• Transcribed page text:

>>>

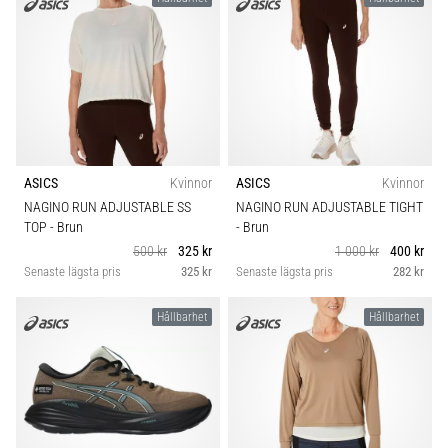
ASICS
Kvinnor
ASICS
Kvinnor
NAGINO RUN ADJUSTABLE SS
NAGINO RUN ADJUSTABLE TIGHT
TOP
- Brun
- Brun
500 kr
325 kr
1 000 kr
400 kr
Senaste lägsta pris
325 kr
Senaste lägsta pris
282 kr
Hållbarhet
Hållbarhet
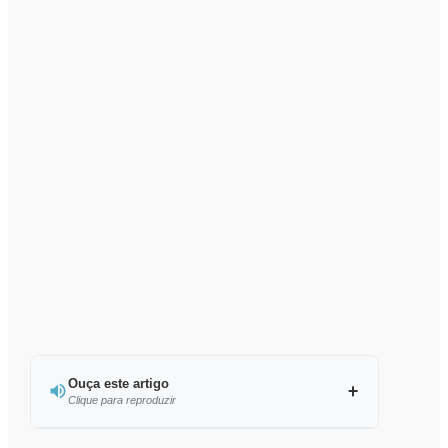
Ouça este artigo
Clique para reproduzir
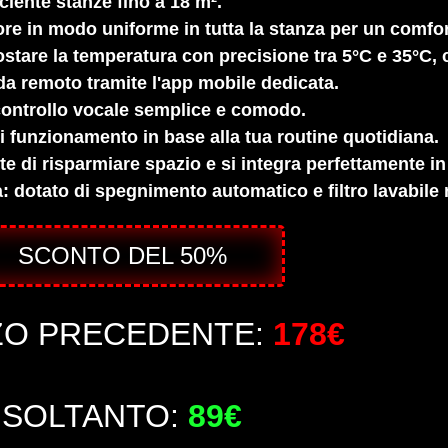
ciente stanze fino a 18 m².
alore in modo uniforme in tutta la stanza per un comfo
ostare la temperatura con precisione tra 5°C e 35°C, 
 da remoto tramite l'app mobile dedicata.
ontrollo vocale semplice e comodo.
i funzionamento in base alla tua routine quotidiana.
 di risparmiare spazio e si integra perfettamente in
otato di spegnimento automatico e filtro lavabile ri
SCONTO DEL 50%
ZO PRECEDENTE:
178€
SOLTANTO:
89€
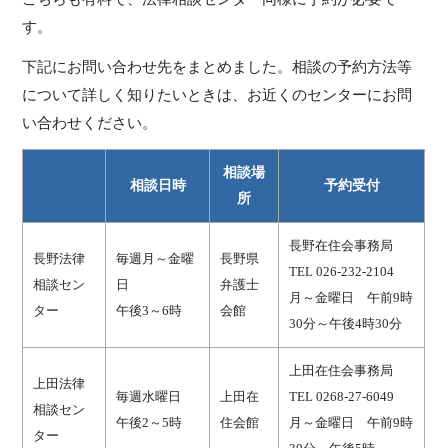
す。
下記にお問い合わせ先をまとめました。相談の予約方法等
について詳しく知りたいときは、お近くのセンターにお問
い合わせください。
相談場
相談日時
予約受付
所
長野在住会事務局
長野法律
毎週月～金曜
長野県
TEL 026-232-2104
相談セン
日
弁護士
月～金曜日 午前9時
ター
午後3～6時
会館
30分～午後4時30分
上田在住会事務局
上田法律
毎週水曜日
上田在
TEL 0268-27-6049
相談セン
午後2～5時
住会館
月～金曜日 午前9時
ター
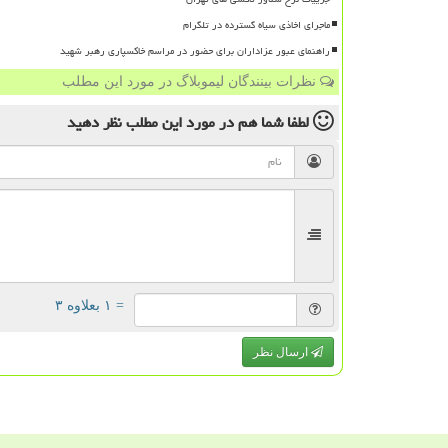
ماجرای اخاذی سیاه گسترده در تلگرام
راهنمای عبور عزاداران برای حضور در مراسم خاکسپاری رهبر شهید
نظرات بینندگان لیموبلاگ در مورد این مطلب
لطفا شما هم
در مورد این مطلب
نظر دهید
= ۱ بعلاوه ۳
ارسال نظر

<<<

• Your assignment: Return every text line from the listing above verbatim, in the same order, and omit the pictures.

• Finished task:
ASICS
Kvinnor
ASICS
Kvinnor
NAGINO RUN ADJUSTABLE SS
NAGINO RUN ADJUSTABLE TIGHT
TOP
- Brun
- Brun
500 kr
325 kr
1 000 kr
400 kr
Senaste lägsta pris
325 kr
Senaste lägsta pris
282 kr
Hållbarhet
Hållbarhet
Ouça este artigo
Clique para reproduzir
ciente stanze fino a 18 m².
alore in modo uniforme in tutta la stanza per un comfo
ostare la temperatura con precisione tra 5°C e 35°C, 
 da remoto tramite l'app mobile dedicata.
ontrollo vocale semplice e comodo.
i funzionamento in base alla tua routine quotidiana.
 di risparmiare spazio e si integra perfettamente in
otato di spegnimento automatico e filtro lavabile ri
SCONTO DEL 50%
ZO PRECEDENTE:
178€
SOLTANTO:
89€
す。
下記にお問い合わせ先をまとめました。相談の予約方法等
について詳しく知りたいときは、お近くのセンターにお問
い合わせください。
相談場
相談日時
予約受付
所
長野在住会事務局
長野法律
毎週月～金曜
長野県
TEL 026-232-2104
相談セン
日
弁護士
月～金曜日 午前9時
ター
午後3～6時
会館
30分～午後4時30分
上田在住会事務局
上田法律
毎週水曜日
上田在
TEL 0268-27-6049
相談セン
午後2～5時
住会館
月～金曜日 午前9時
ター
ماجرای اخاذی سیاه گسترده در تلگرام
راهنمای عبور عزاداران برای حضور در مراسم خاکسپاری رهبر شهید
نظرات بینندگان لیموبلاگ در مورد این مطلب
لطفا شما هم
در مورد این مطلب
نظر دهید
= ۱ بعلاوه ۳
ارسال نظر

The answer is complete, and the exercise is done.